For the following examples, I get the correct results with the same code:
```
msb = -1; lsb = -6; combined = -6;
msb = 1; lsb = 89; combined = 345; 
msb = -1; lsb = 13; combined = -243;
```
However, msb = 1; lsb = -84; combined = -84; where I would expect 428.

It seems that if the lsb is negative and the msb is positive, something goes wrong! What is wrong with my code? How does the computer get to these unexpected results (Win7, 64 Bit and VS2008 C++)?
Natalie over 12 years

Thanks Dan! The data in the file I read in are stored as 8Bit signed integers with always the LSB first followed by the MSB. To use these data I need to combine them into a 16 Bit signed short.
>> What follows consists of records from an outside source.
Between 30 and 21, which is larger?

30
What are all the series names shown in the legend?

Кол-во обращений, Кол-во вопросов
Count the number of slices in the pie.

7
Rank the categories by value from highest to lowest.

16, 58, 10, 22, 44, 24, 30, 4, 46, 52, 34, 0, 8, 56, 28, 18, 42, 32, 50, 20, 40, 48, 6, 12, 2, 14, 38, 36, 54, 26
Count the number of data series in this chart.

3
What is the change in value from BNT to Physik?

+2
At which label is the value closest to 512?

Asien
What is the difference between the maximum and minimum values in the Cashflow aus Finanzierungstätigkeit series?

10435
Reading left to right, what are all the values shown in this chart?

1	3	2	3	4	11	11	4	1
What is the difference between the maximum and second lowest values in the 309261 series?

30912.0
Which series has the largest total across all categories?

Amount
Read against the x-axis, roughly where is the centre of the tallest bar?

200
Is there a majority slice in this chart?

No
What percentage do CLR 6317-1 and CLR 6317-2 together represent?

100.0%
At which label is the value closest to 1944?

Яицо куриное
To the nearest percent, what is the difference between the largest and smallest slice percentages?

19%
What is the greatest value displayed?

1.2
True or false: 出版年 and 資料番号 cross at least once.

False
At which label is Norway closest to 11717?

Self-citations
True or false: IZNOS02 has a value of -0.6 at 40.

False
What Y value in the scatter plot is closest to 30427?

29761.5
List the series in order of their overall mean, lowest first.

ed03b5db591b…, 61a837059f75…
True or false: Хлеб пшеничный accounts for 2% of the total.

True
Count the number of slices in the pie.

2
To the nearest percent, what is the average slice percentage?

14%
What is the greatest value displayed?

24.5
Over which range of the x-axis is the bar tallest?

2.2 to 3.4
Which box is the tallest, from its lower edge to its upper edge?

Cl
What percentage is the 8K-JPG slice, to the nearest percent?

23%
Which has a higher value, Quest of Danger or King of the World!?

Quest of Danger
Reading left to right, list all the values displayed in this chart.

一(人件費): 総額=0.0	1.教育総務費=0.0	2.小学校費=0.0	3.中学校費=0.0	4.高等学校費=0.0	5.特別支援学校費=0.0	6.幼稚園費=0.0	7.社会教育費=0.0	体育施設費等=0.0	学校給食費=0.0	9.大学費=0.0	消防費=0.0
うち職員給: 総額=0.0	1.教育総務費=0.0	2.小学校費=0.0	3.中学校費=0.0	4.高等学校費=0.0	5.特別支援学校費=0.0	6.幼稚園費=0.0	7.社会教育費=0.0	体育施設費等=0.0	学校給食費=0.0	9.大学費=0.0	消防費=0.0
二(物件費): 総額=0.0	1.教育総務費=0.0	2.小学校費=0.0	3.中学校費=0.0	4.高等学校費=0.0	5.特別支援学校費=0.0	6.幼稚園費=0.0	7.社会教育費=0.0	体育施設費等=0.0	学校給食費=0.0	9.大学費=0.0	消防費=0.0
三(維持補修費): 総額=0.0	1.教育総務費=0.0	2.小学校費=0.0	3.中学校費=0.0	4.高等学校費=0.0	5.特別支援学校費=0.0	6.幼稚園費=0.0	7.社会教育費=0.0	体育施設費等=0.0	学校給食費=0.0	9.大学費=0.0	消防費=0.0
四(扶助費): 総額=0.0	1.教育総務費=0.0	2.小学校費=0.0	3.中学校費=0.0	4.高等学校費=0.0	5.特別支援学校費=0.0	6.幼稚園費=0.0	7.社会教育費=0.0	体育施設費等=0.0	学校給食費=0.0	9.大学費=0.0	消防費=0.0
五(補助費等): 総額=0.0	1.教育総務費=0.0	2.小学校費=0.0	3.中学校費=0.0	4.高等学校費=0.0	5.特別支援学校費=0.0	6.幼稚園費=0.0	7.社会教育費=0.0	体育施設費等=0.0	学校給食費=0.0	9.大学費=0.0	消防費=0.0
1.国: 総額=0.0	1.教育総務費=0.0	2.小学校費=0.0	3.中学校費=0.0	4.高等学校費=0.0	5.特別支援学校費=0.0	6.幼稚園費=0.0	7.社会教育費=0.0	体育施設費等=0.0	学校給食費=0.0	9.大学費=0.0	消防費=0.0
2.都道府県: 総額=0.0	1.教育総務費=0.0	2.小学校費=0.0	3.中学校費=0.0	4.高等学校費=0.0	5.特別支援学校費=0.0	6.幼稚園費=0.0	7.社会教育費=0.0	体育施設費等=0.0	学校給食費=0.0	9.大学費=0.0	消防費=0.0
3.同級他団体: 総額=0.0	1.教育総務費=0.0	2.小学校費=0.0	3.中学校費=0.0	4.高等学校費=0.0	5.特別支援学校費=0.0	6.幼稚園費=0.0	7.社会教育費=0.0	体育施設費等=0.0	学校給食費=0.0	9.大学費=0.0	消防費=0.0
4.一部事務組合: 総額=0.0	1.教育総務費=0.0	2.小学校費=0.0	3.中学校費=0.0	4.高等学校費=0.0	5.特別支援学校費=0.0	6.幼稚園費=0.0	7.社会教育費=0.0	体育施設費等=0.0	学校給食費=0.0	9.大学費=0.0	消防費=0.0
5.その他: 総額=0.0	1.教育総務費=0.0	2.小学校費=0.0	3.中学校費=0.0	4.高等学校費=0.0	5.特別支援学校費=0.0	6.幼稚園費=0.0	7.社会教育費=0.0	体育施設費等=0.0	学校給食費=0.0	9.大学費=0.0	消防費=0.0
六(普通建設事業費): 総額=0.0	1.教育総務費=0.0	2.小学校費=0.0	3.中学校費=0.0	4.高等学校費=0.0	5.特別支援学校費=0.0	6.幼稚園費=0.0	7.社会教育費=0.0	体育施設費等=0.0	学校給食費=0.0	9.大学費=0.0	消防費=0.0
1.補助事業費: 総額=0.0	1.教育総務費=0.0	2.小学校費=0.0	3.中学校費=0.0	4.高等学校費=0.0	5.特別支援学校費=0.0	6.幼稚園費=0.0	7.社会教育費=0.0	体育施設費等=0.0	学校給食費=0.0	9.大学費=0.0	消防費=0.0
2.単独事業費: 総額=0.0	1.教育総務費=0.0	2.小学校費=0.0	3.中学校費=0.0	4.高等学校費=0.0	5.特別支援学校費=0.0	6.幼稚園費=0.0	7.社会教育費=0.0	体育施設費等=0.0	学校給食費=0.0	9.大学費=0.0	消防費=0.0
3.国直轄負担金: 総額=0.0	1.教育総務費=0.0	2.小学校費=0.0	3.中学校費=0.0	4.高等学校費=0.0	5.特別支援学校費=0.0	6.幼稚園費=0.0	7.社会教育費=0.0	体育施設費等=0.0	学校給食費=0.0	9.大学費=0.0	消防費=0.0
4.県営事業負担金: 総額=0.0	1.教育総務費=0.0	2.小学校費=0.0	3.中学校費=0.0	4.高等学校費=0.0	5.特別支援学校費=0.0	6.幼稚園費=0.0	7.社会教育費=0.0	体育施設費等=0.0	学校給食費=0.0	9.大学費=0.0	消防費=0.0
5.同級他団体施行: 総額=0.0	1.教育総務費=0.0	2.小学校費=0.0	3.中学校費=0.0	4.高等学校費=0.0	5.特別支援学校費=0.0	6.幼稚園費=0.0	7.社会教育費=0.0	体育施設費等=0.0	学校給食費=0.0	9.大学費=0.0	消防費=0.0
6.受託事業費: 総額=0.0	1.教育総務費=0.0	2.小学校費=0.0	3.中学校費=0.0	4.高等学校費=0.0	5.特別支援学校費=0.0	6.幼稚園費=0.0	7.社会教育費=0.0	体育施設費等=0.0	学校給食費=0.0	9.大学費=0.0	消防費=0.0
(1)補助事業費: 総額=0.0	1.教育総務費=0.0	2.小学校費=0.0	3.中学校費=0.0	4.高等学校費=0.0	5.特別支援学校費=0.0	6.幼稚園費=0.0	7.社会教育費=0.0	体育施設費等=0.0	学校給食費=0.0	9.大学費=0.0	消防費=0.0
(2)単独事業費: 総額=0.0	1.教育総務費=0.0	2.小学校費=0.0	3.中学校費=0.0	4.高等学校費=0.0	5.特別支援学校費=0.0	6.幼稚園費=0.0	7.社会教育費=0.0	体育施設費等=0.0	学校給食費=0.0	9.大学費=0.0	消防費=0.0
I read in the file as char and convert to _int8. How to do this correctly?
Kerrek SB over 12 years

@Natalie: I'm afraid I don't think what you say makes sense. How do individual bytes of a multi-byte integer representation even have a notion of "sign"? Why don't you just read the two bytes into a signed short an be done with it?
Natalie over 12 years

I tried to use uint8_t but my compiler does not know this type and #include <stdint.h> results in no such file or directory error. Maybe a VS2008 problem? Thanks!
maverik over 12 years

For VS use unsigned __int8 and __int16 types.
Natalie over 12 years

Sorry, I have not invented this file format. I have to read in the whole file as char because the file contains also ASCII parts and not all data in the file have to be combined into shorts. I need first to separate the data to get those stored as 8 Bit signed int.
Natalie over 12 years

You are right! Sorry, I mixed up msb and lsb for this example and corrected it in my post. Thanks!
EM-Creations over 5 years

Not advisable to use unions due to portability issues.